- Relator(a)
- Ministro Carlos Cini Marchionatti
- Órgão julgador
- Quinta Turma
- Data do julgamento
- 19/08/2025
- Data de publicação
- 27/08/2025
STJ – Acórdão, Rel. Ministro Carlos Cini Marchionatti, Quinta Turma, j. 19/08/2025, p. 27/08/2025
DIREITO PROCESSUAL PENAL. AGRAVO REGIMENTAL. RECONHECIMENTO DE PESSOAS. MAJORANTE DE EMPREGO DE ARMA DE FOGO. AGRAVO DESPROVIDO. I. Caso em exame 1. Agravo regimental interposto contra decisão que não admitiu recurso especial, fundamentada nas Súmulas 7 e 83 do STJ, em processo de condenação por roubo qualificado pelo emprego de arma de fogo. 2. O agravante foi condenado à pena de 07 anos, 09 meses e 10 dias de reclusão, em regime semiaberto, além de 23 dias-multa, por roubo qualificado. A condenação foi mantida pelo Tribunal de Justiça do Estado do Tocantins. II. Questão em discussão 3. A questão em discussão consiste em saber se o reconhecimento pessoal realizado em desacordo com o art. 226 do CPP e a ausência de apreensão e perícia da arma de fogo são suficientes para afastar a condenação e a majorante do roubo.

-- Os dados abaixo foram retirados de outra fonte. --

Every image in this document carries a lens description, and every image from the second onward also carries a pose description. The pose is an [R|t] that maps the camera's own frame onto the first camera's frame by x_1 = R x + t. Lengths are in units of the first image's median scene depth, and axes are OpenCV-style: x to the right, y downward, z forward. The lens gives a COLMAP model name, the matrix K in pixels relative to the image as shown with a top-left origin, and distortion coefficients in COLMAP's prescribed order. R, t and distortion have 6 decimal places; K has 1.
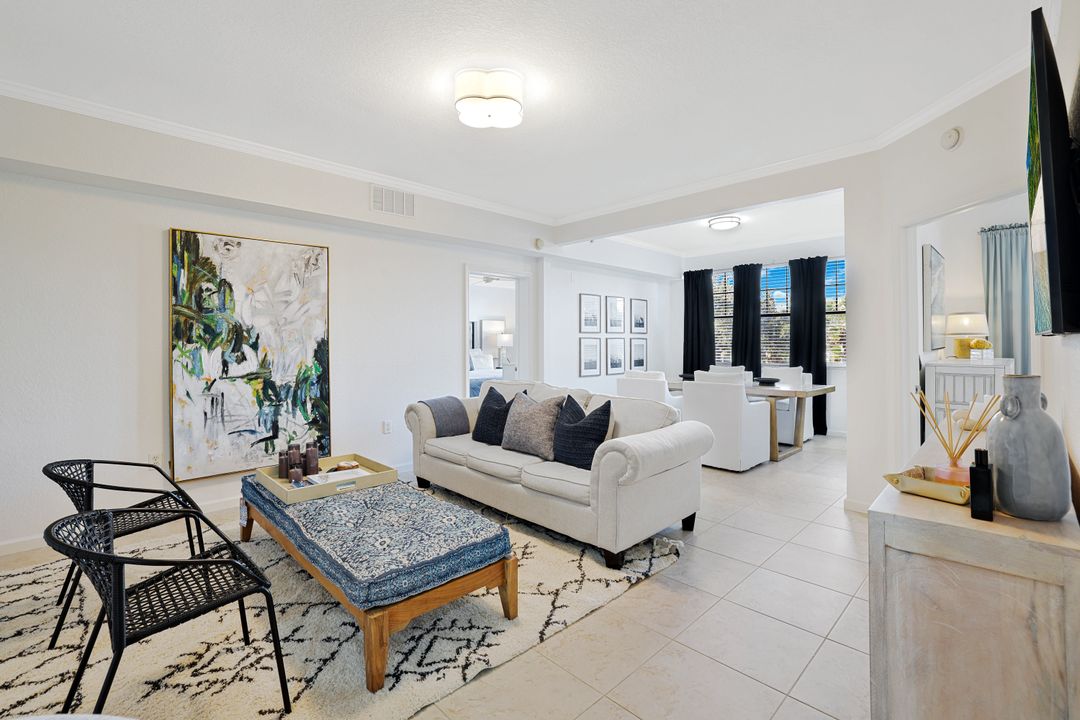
lens RADIAL K [[469.6, 0, 548.8], [0, 469.6, 340.2], [0, 0, 1]] dist [-0.009140, 0.000587]
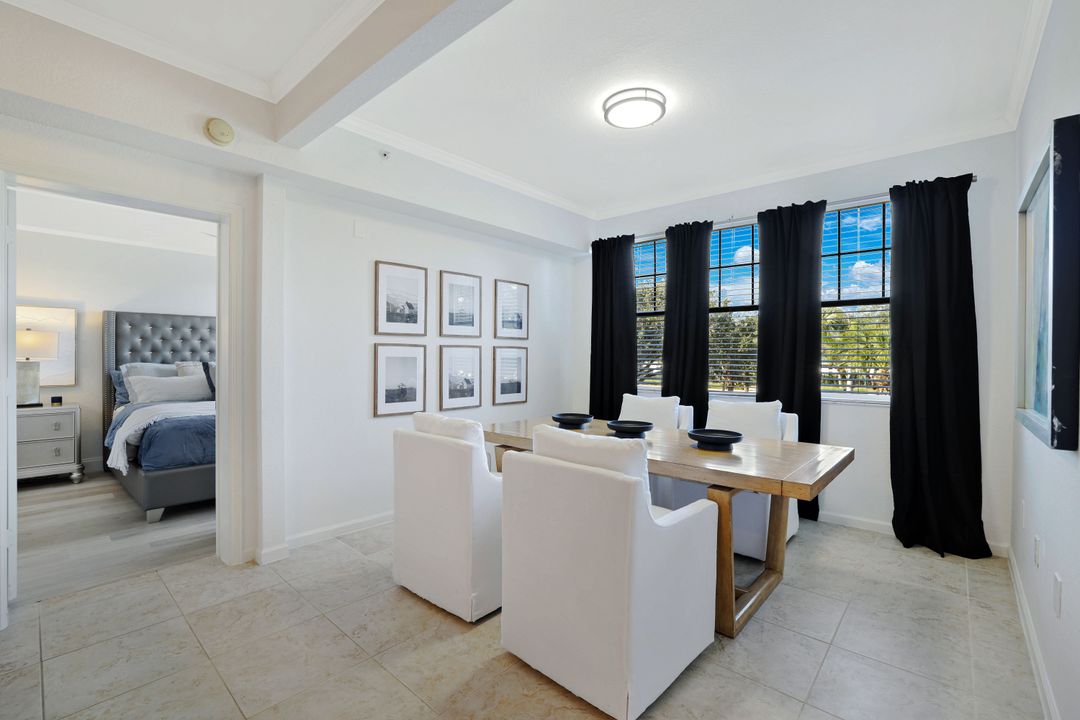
lens RADIAL K [[469.6, 0, 542.7], [0, 469.6, 354.9], [0, 0, 1]] dist [-0.009140, 0.000587]
pose [[0.997931, 0.009194, 0.063627, 0.224144], [-0.009874, 0.999897, 0.010375, -0.000145], [-0.063525, -0.010982, 0.997920, 0.460472]]
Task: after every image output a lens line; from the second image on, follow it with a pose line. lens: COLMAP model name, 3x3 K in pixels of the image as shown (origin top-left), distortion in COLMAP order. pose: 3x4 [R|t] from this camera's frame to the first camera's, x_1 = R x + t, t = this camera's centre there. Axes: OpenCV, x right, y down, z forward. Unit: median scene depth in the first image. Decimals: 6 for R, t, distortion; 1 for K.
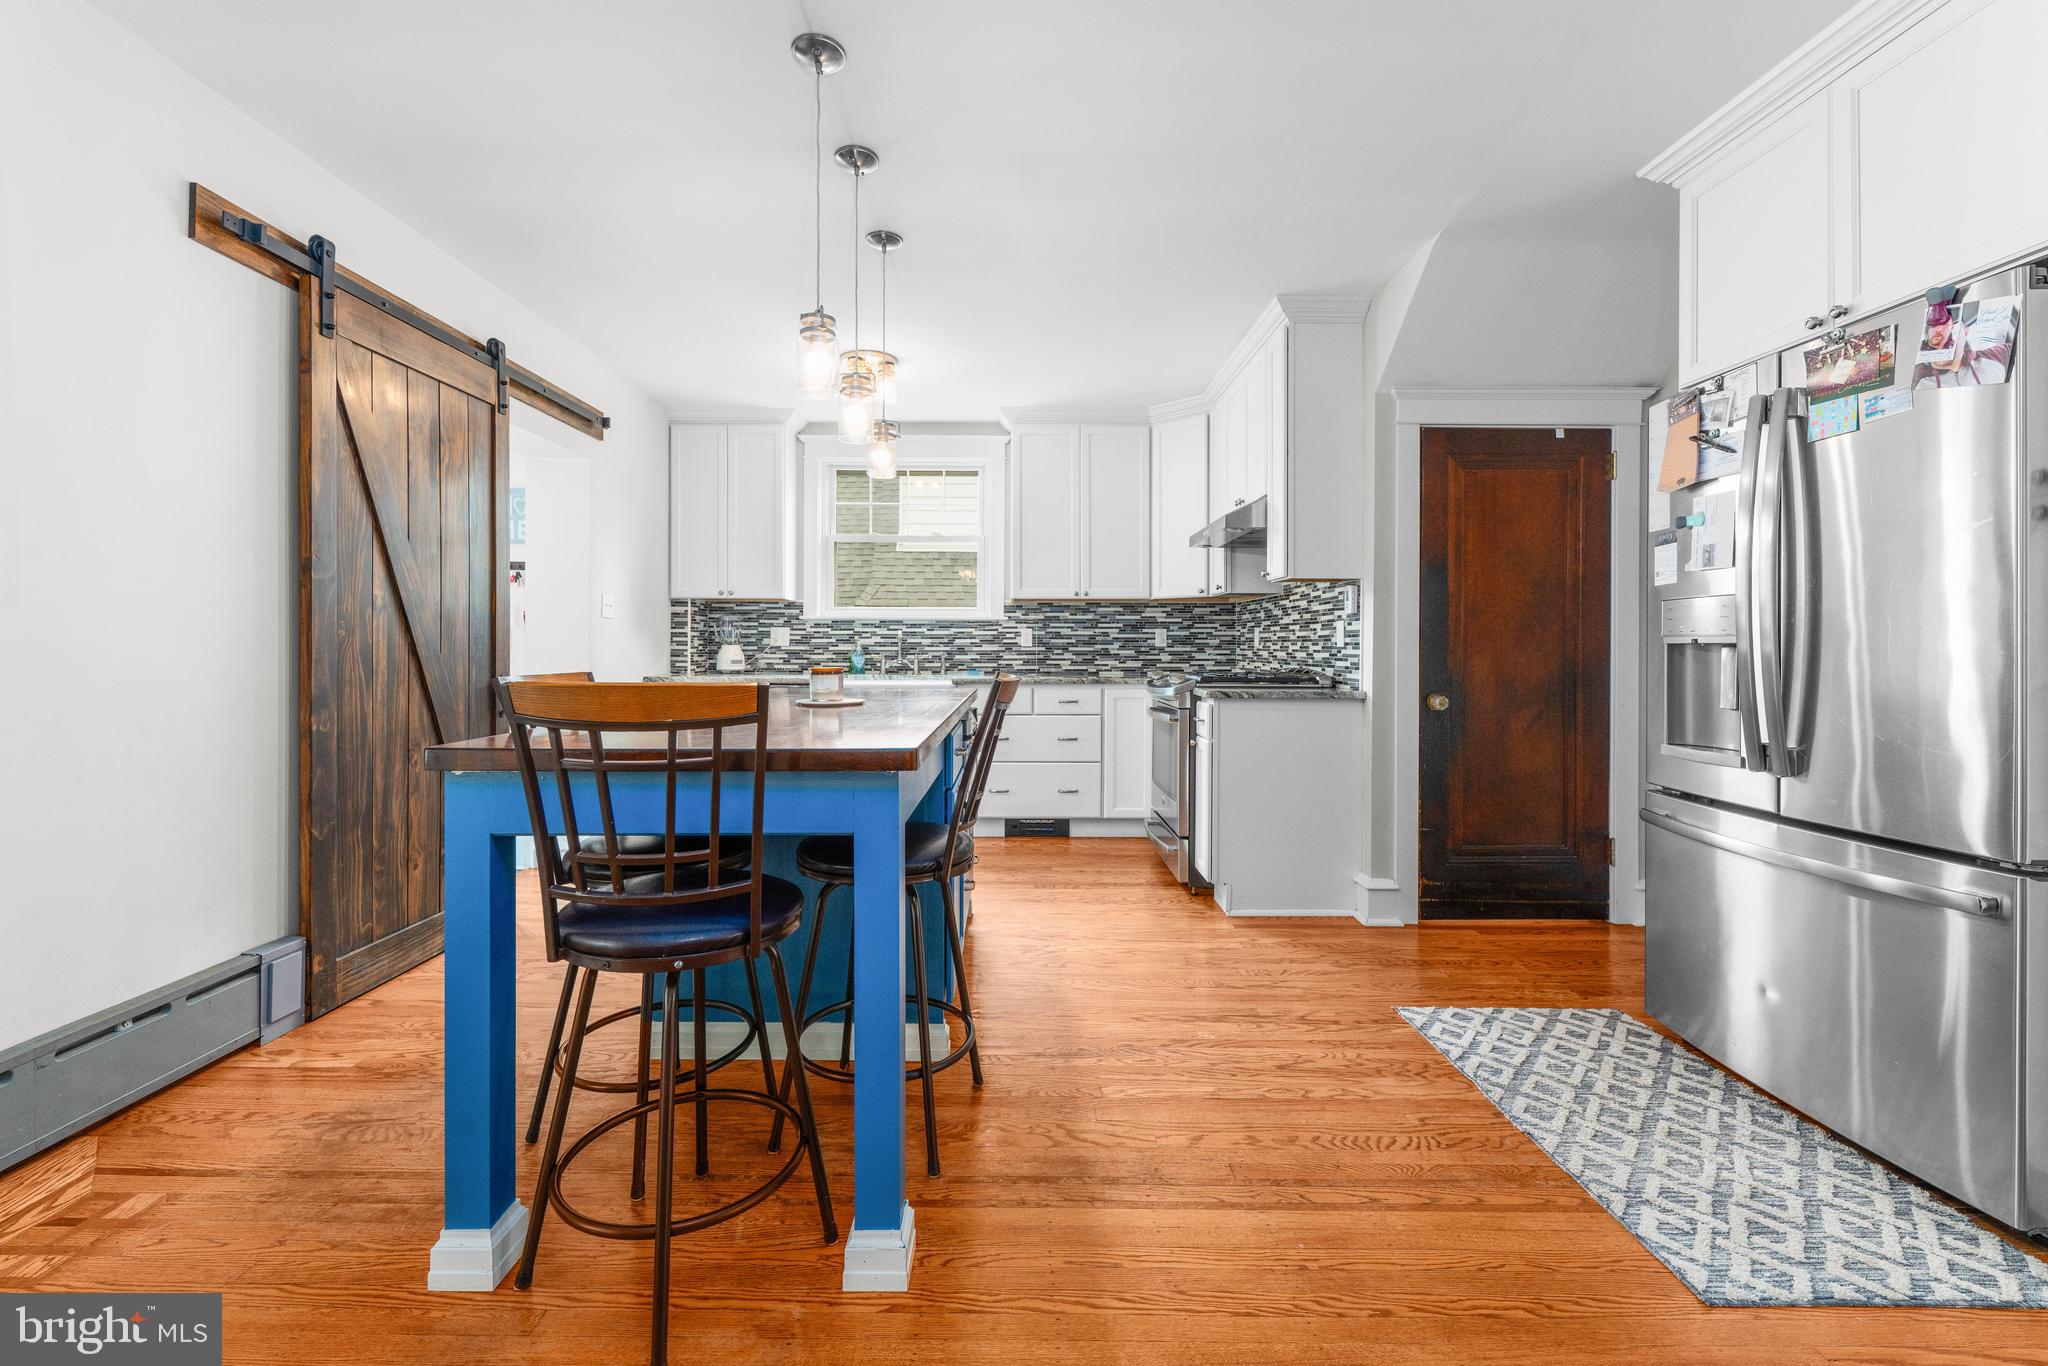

III. Razões de decidir 4. A decisão recorrida está em consonância com a jurisprudência do STJ, que admite a prescindibilidade da apreensão e perícia da arma de fogo para a incidência da majorante, desde que comprovada sua utilização por outros meios de prova, como depoimentos de vítimas e testemunhas. 5. O reconhecimento pessoal, ainda que realizado de forma irregular, foi corroborado por outras provas robustas, como depoimentos das vítimas e testemunhas, afastando a alegação de nulidade. 6. A pretensão recursal exige reexame do conjunto fático-probatório, o que é vedado pela Súmula 7 do STJ, pois as instâncias ordinárias são soberanas na avaliação dos fatos. IV. Dispositivo e tese 7. Agravo desprovido. Tese de julgamento: "1. A prescindibilidade da apreensão e perícia da arma de fogo para a incidência da majorante do roubo é admitida quando comprovada sua utilização por outros meios de prova. 2. O reconhecimento pessoal irregular, quando corroborado por outras provas robustas, não enseja nulidade da condenação". Dispositivos relevantes citados: CPP, art. 226; CP, art. 157, §2º-A, I. Jurisprudência relevante citada: STJ, Súmula 7; STJ, Súmula 83. (AgRg no AREsp n. 2.844.494/TO, relator Ministro Carlos Cini Marchionatti (Desembargador Convocado TJRS), Quinta Turma, julgado em 19/8/2025, DJEN de 27/8/2025.)